Backends
NVIDIA AITune supports multiple tuning backends, each with different characteristics and use cases. The backends align with a common interface for the build and inference process.
TensorRT Backend
The TensorRT backend provides highly optimized inference using NVIDIA's TensorRT engine. It offers the best performance for production deployments.
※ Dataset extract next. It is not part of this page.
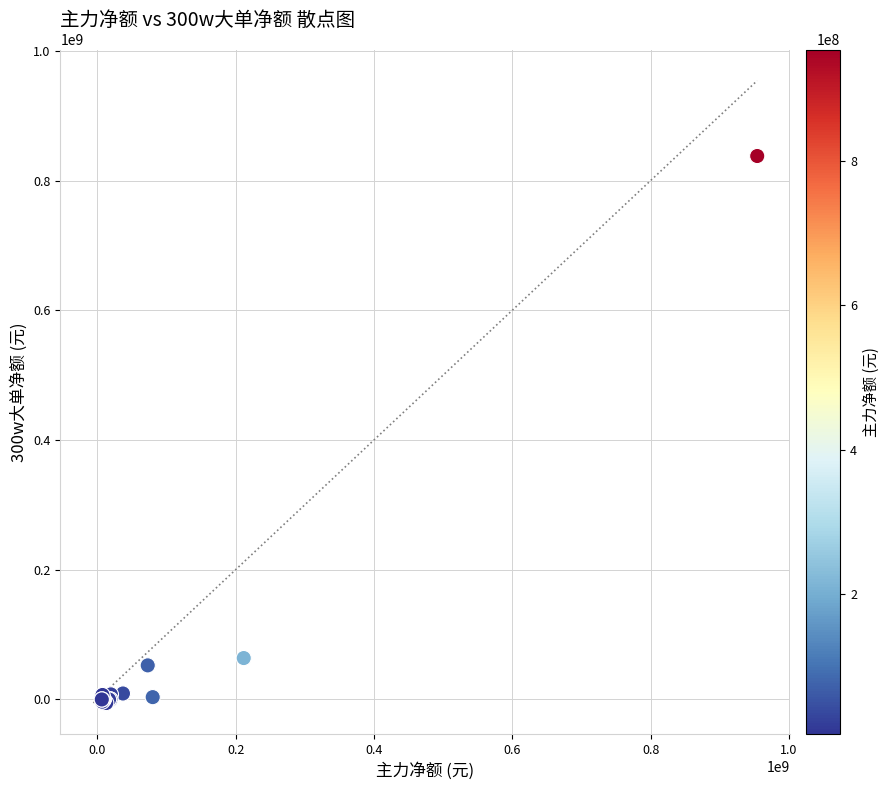

What Y value in the scatter plot is closest to 416227180?

63831550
The backend integrates TensorRT Model Optimizer in a seamless flow.
from aitune.torch.backend import TensorRTBackend, TensorRTBackendConfig, ONNXAutoCastConfig
config = TensorRTBackendConfig(quantization_config=ONNXAutoCastConfig()) # FP16 autocast through ModelOpt
backend = TensorRTBackend(config)
CUDA Graphs Support
The TensorRT backend supports CUDA Graphs for reduced CPU overhead and improved inference performance. CUDA Graphs automatically capture and replay GPU operations, eliminating kernel launch overhead for repeated inference calls. This feature is disabled by default.
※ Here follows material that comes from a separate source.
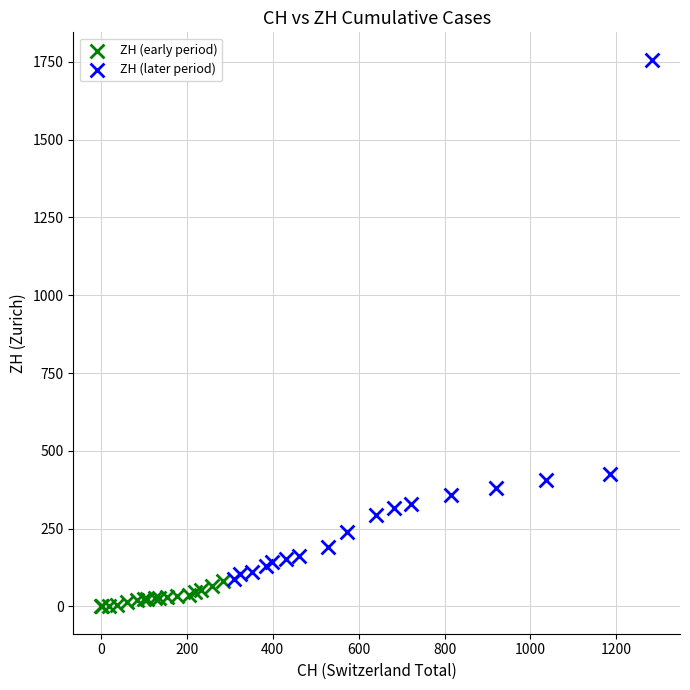

Which series has the largest Y range (max minus min)?

ZH (later period)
Keep in mind that graphs are automatically recaptured when input shapes change.
from aitune.torch.backend import TensorRTBackend, TensorRTBackendConfig
# Enable CUDA Graphs for optimized inference
config = TensorRTBackendConfig(use_cuda_graphs=True)
backend = TensorRTBackend(config)
Torch-TensorRT Backend (JIT)
The Torch-TensorRT JIT backend integrates TensorRT tuning directly into PyTorch, providing seamless tuning without model conversion through
torch.compile.
import torch
from aitune.torch.backend import TorchTensorRTJitBackend, TorchTensorRTJitBackendConfig, TorchTensorRTConfig
config = TorchTensorRTJitBackendConfig(compile_config=TorchTensorRTConfig(enabled_precisions={torch.float16}))
backend = TorchTensorRTJitBackend(config)
Torch-TensorRT Backend (AOT)
The Torch-TensorRT backend integrates TensorRT tuning directly into PyTorch, providing seamless tuning without model conversion through torch_tensorrt.compile.
import torch
from aitune.torch.backend import TorchTensorRTAotBackend, TorchTensorRTAotBackendConfig, TorchTensorRTConfig
config = TorchTensorRTAotBackendConfig(compile_config=TorchTensorRTConfig(enabled_precisions={torch.float16}))
backend = TorchTensorRTAotBackend(config)
TorchAO Backend
The TorchAO backend leverages PyTorch's AO (Accelerated Optimization) framework for model tuning.
Torch Inductor Backend
The Torch Inductor backend uses PyTorch's Inductor compiler for model tuning.